A group of nine walkers joined Joy from Penarth and District Ramblers at Llantwit Road in St Athan on a glorious sunny mid-week morning at the start of a five-mile Shortish Strides half day walk in the area.
Heading south-westwards along the road and taking a narrow path between houses to a wonky stile held in place by string and a metal band, they entered fields and despite the recent heavy rainfall conditions underfoot were not as muddy as expected. Tramping over uneven ground cattle in the next field quickly ran off as the walkers approached on the journey to a stile leading them to an unmanned rail crossing over the main Vale railway line.
Holding back until the train making its way towards Bridgend that was loudly sounding its hooter as a warning had safely passed, and crossing the lines with care another stile led them into a field containing bonny looking sheep, that stood their ground as if in protest at the intrusion before scampering off.
Exiting onto the side of the busy B4265 coast road, a short journey along the wide grassy verge and a swift dash across the road led them back into a ploughed field above Gileston Farm with glorious views out over the shimmering Bristol Channel towards Dunkery Beacon, the highest part of Exmoor and the north Devon and Somerset coastline.
Following a farm track in a south-westerly direction brought them through more ploughed and seeded fields to eventually turn south towards the coast where they joined part of the long distance Wales Coast Path.
A narrow rough track between a hedge and farm fence led them to a gate and onto the grassy track behind the line of tank traps above Penry Bay. These huge cubes of concrete were set up between 1940 and 1941 along with ditches and pill boxes to prevent German troops from landing on this coastline.

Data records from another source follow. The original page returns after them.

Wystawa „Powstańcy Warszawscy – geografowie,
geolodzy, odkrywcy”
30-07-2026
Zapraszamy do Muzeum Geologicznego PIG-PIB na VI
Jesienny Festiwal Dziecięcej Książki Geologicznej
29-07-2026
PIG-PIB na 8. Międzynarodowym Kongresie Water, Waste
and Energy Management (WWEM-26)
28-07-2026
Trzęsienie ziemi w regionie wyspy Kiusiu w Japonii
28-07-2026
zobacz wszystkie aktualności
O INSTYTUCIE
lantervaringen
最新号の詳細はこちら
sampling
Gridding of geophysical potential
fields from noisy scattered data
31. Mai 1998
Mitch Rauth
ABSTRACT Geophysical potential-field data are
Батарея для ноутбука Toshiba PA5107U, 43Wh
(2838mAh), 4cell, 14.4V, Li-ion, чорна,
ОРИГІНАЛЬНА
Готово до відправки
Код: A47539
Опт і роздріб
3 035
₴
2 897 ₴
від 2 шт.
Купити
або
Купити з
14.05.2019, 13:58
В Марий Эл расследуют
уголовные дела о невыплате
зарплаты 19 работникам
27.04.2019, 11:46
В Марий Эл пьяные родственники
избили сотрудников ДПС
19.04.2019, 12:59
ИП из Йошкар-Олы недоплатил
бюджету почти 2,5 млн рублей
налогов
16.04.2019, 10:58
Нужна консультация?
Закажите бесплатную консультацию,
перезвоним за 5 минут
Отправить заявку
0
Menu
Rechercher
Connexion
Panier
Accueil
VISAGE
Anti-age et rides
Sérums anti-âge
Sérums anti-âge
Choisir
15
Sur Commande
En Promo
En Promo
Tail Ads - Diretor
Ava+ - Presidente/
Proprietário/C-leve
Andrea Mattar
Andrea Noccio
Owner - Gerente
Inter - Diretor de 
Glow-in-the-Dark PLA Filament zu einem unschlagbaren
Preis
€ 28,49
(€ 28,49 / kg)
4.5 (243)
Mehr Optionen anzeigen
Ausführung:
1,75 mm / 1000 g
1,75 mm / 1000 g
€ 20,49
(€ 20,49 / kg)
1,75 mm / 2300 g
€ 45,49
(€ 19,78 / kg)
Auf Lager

Further along they made a stop utilising the tank traps for shelter out of the slight breeze for morning refreshments, whilst soaking up the glorious sunshine and still warm for the first week of November. Continuing their journey the huge Aberthaw Power Station which began operating in 1971 and which finally shut down in March last year, towered above them on the skyline.
Passing a variety of dogs being walked by their owners and reaching a metal gateway which brought them on past the ruined building beside the car park at Limpert Bay, and then onto the road, they turned north to reach a wooden footbridge bringing them into pretty woodland and a narrow muddy pathway at the rear of Aberthaw Power Station.
Re-entering a field and climbing gently to Ty Carreg, a quiet narrow lane beside a field containing solar panels brought them to a stile and back into a ploughed and seeded field and following the hedge line to a gate they reached Gileston Road.
Diverting onto a narrow track behind houses led them back to the railway line which they re-crossed via the Windmill footbridge and across another meadow with views eastwards towards Aberthaw Cement Works. Another swift dash across the fast moving B4265 saw them re-entering fields which were a little muddy in places to re-join Llantwit Road for the short walk back to their start. The leader’s thanks go to trusty back-marker Josie and also for her help in clearing footpaths on the walk recce.